TO-DO ITEM: Rewrite these lines as a numbered list, leaving out any blank ones.

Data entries

|---|

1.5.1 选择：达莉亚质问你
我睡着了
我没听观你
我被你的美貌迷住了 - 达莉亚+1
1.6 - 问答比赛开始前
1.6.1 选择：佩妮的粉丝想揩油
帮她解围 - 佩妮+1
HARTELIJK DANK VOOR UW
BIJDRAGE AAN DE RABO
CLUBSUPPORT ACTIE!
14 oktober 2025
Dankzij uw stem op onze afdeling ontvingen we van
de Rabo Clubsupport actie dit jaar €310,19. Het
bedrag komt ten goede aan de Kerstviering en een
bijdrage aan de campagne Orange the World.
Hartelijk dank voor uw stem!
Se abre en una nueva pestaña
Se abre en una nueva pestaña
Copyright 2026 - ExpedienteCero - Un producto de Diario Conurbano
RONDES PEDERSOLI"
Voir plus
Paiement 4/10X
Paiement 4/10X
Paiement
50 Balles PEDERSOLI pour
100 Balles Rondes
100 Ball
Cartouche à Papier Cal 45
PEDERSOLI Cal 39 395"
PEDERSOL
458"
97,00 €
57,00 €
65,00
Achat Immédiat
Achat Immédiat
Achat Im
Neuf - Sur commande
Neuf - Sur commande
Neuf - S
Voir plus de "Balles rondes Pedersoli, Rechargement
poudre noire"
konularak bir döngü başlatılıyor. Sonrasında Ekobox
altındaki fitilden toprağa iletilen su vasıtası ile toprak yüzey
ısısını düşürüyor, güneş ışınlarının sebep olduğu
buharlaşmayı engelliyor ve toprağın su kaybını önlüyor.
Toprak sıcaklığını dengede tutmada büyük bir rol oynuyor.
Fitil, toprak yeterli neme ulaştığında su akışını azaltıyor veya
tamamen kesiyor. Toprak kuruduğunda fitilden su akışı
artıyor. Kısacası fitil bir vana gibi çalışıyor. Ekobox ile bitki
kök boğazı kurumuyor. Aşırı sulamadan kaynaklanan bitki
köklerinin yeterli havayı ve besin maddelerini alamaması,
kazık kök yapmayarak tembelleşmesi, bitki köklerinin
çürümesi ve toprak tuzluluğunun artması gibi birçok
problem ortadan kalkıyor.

|---|

RESPONSE TO THIS EXERCISE:
1. 1.5.1 选择：达莉亚质问你
2. 我睡着了
3. 我没听观你
4. 我被你的美貌迷住了 - 达莉亚+1
5. 1.6 - 问答比赛开始前
6. 1.6.1 选择：佩妮的粉丝想揩油
7. 帮她解围 - 佩妮+1
8. HARTELIJK DANK VOOR UW
9. BIJDRAGE AAN DE RABO
10. CLUBSUPPORT ACTIE!
11. 14 oktober 2025
12. Dankzij uw stem op onze afdeling ontvingen we van
13. de Rabo Clubsupport actie dit jaar €310,19. Het
14. bedrag komt ten goede aan de Kerstviering en een
15. bijdrage aan de campagne Orange the World.
16. Hartelijk dank voor uw stem!
17. Se abre en una nueva pestaña
18. Se abre en una nueva pestaña
19. Copyright 2026 - ExpedienteCero - Un producto de Diario Conurbano
20. RONDES PEDERSOLI"
21. Voir plus
22. Paiement 4/10X
23. Paiement 4/10X
24. Paiement
25. 50 Balles PEDERSOLI pour
26. 100 Balles Rondes
27. 100 Ball
28. Cartouche à Papier Cal 45
29. PEDERSOLI Cal 39 395"
30. PEDERSOL
31. 458"
32. 97,00 €
33. 57,00 €
34. 65,00
35. Achat Immédiat
36. Achat Immédiat
37. Achat Im
38. Neuf - Sur commande
39. Neuf - Sur commande
40. Neuf - S
41. Voir plus de "Balles rondes Pedersoli, Rechargement
42. poudre noire"
43. konularak bir döngü başlatılıyor. Sonrasında Ekobox
44. altındaki fitilden toprağa iletilen su vasıtası ile toprak yüzey
45. ısısını düşürüyor, güneş ışınlarının sebep olduğu
46. buharlaşmayı engelliyor ve toprağın su kaybını önlüyor.
47. Toprak sıcaklığını dengede tutmada büyük bir rol oynuyor.
48. Fitil, toprak yeterli neme ulaştığında su akışını azaltıyor veya
49. tamamen kesiyor. Toprak kuruduğunda fitilden su akışı
50. artıyor. Kısacası fitil bir vana gibi çalışıyor. Ekobox ile bitki
51. kök boğazı kurumuyor. Aşırı sulamadan kaynaklanan bitki
52. köklerinin yeterli havayı ve besin maddelerini alamaması,
53. kazık kök yapmayarak tembelleşmesi, bitki köklerinin
54. çürümesi ve toprak tuzluluğunun artması gibi birçok
55. problem ortadan kalkıyor.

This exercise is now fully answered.